Im Café sitzen wenige Menschen. Auch hier finde ich keine Zerstreuung und das Schreiben deckt mehr und mehr mein Inneres auf. Es ist wie jedes Jahr. Oktober ist der Monat der ‚Abrechnung‘. Zeit, sich eine Decke zu schnappen und zu lesen. Zeit, das Jahr Revue passieren zu lassen. Tut man es nicht aus freien Stücken, wird man dazu ‚überredet‘. Das zumindest ist meine Theorie. Es ist wie mit dem Kind, das nie erwachsen werden wollte. Es wehrt sich mit Händen und Füßen, nur um schließlich in einer Welt von Phantasie und des märchenhaftem zu leben, gegen Piraten zu kämpfen und andere Kinder festzuhalten um nicht allein zu sein. Vielleicht ist es aber auch wie mit dem Mädchen, welches Kaninchen folgt und in ein Erdloch fällt. Wie habe ich Alice geliebt. Die Wahrheit hinter diesen Geschichten allerdings sieht anders aus. Alice, ein Missbrauchsopfer, die Erfindung eines pädophilen Autors der kleinen Mädchen widerliche Liebesbriefe schrieb, die weder gesund noch romantisch waren. Er war besessen von dem Kind, dem er seine Bücher widmete und zugegeben, es sind puppige Geschichten. Der Hintergrund ist aber gar nicht niedlich. Peter Pan war im Orginaltenor ein Kerl, der Kinder umbrachte, sobald sie ein gewisses Alter überschritten hatten. Daran ist sicher nichts heldenhaft verträumtes. Es ist schlichtweg die Geschichte eines Serienmörders, eines Irren ohne Gewissen der dem Wahn erlag, stets von jungem und lebendigen umgeben zu sein.

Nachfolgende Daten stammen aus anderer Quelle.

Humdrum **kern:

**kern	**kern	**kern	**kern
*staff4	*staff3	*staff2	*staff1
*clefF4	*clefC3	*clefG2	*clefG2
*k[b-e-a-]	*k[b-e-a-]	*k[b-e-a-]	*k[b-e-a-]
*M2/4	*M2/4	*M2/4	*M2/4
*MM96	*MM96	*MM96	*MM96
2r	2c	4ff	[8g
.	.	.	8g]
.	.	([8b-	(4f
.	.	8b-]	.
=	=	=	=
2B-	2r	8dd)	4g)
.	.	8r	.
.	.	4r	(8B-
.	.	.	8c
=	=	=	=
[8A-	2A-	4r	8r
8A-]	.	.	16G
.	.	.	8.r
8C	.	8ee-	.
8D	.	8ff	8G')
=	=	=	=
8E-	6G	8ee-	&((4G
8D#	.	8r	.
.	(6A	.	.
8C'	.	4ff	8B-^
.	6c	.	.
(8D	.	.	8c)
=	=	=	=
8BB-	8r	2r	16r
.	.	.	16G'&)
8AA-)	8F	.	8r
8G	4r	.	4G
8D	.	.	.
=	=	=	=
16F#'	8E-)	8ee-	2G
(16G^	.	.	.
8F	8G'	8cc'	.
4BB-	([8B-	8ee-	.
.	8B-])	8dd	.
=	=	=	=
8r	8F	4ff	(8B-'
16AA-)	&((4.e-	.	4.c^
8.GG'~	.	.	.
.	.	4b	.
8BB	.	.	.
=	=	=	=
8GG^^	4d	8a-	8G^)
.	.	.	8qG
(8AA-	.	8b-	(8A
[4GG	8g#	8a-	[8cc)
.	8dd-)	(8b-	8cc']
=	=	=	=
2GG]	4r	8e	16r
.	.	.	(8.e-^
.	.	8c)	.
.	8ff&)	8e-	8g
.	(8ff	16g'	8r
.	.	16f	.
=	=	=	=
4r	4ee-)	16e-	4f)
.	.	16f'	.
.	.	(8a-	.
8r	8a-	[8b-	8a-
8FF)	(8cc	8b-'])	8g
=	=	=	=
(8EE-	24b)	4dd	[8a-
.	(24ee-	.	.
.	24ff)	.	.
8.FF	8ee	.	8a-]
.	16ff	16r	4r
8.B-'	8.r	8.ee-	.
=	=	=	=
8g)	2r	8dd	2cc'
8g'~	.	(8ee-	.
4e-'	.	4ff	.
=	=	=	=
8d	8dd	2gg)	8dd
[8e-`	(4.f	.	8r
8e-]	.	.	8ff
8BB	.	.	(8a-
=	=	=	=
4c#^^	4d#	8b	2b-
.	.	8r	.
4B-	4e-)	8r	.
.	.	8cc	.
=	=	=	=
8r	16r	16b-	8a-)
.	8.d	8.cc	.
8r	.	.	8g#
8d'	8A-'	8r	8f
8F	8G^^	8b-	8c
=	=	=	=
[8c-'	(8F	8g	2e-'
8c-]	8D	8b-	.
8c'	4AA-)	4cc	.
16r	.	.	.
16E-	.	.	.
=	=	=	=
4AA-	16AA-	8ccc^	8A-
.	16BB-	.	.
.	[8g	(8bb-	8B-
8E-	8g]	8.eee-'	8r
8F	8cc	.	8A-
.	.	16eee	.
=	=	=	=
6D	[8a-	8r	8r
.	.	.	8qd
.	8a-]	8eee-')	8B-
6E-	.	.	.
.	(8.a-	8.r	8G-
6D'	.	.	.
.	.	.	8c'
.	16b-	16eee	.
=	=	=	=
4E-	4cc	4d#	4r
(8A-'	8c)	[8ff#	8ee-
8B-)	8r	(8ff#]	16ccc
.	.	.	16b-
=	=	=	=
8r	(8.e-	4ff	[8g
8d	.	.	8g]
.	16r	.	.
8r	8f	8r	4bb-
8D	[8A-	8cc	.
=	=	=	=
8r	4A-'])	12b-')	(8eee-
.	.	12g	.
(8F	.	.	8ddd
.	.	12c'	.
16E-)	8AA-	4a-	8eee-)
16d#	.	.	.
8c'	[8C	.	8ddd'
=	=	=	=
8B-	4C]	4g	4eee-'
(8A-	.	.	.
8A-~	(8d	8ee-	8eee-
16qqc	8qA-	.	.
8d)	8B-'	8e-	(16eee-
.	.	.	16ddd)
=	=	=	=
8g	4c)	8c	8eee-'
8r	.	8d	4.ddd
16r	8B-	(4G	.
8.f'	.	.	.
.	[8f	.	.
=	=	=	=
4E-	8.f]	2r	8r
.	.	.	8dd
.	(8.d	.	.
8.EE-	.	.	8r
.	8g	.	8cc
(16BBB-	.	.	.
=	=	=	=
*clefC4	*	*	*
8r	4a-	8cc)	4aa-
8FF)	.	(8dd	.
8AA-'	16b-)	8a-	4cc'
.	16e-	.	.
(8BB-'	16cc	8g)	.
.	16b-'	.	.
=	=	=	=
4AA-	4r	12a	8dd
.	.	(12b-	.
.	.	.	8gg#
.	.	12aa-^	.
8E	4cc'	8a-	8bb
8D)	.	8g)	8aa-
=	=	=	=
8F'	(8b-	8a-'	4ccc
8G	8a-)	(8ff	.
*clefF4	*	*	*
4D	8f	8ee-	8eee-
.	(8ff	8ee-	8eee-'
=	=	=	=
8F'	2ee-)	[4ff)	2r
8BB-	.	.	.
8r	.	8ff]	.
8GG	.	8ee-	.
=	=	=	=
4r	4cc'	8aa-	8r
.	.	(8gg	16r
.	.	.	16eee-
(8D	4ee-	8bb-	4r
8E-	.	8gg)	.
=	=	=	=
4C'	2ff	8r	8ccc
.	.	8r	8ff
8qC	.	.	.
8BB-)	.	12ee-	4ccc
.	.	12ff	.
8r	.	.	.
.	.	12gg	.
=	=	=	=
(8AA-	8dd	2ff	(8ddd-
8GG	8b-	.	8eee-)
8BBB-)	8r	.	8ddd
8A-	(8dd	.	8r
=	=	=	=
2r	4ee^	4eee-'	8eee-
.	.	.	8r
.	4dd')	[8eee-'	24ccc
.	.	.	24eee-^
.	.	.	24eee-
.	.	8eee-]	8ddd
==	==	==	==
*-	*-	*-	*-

Meiner Meinung nach verhält sich das Leben ähnlich facettenreich. Man sieht natürlich stets zuerst das, was vor Augen liegt. Dem einen genügt das schon, der andere möchte gern mehr erfahren. Am Anfang steht stets die Verzauberung. Man ist fasziniert vom ersten Eindruck, oder abgeschreckt, kratzt am schönen Schein und kann sich entscheiden, ob man Oberflächlichkeit oder Tiefgang wählen möchte. So ist das mit allen Dingen des Lebens. Ich habe dieses Jahr an der Fassade gekratzt und nun bäumt sich mein inneres, vernachlässigtes ICH auf und meldet sich lautstark zu Wort. Warum ich mich darüber wundere weiß ich nicht, tut es das doch schon immer. Man vergisst schnell logische Gesetzmäßigkeiten und ist immer wieder überrascht, wenn sie dann schließlich eintreffen.
Und dann sehe ich dich und frage mich, ob es dir genauso geschieht. Kennst du auch diese irrationalen Untiefen, in die man immer wieder zu fallen scheint? Weißt du, wovon ich rede? Möglich, dass du es sogar besser verstehst als ich. So ist das immer. Außenstehende haben einen gesünderen Blick auf die Dinge. Den habe ich auch, wenn ich mit Menschen zusammen sitze. Fast immer schütten sie mir ihr Herz aus und ich habe mehr Emphatie für sie als für mich und mein allernahestes Umfeld. Während ich mich bedauere, verschwindet anderswo ein Mädchen. Beziehungen crashen und Menschen werden von einer schwärzeren Vergangenheit überrollt, als ich sie mir vorstellen kann. Menschen liegen im Sterben und würden gern leben. Andere gängen gern und müssen bleiben. Die Welt ist viel mehr als klein und eingeschränkt. Für mein Denken und Sein gilt selbiges. Die Einzige die sich beschränkt bin ich.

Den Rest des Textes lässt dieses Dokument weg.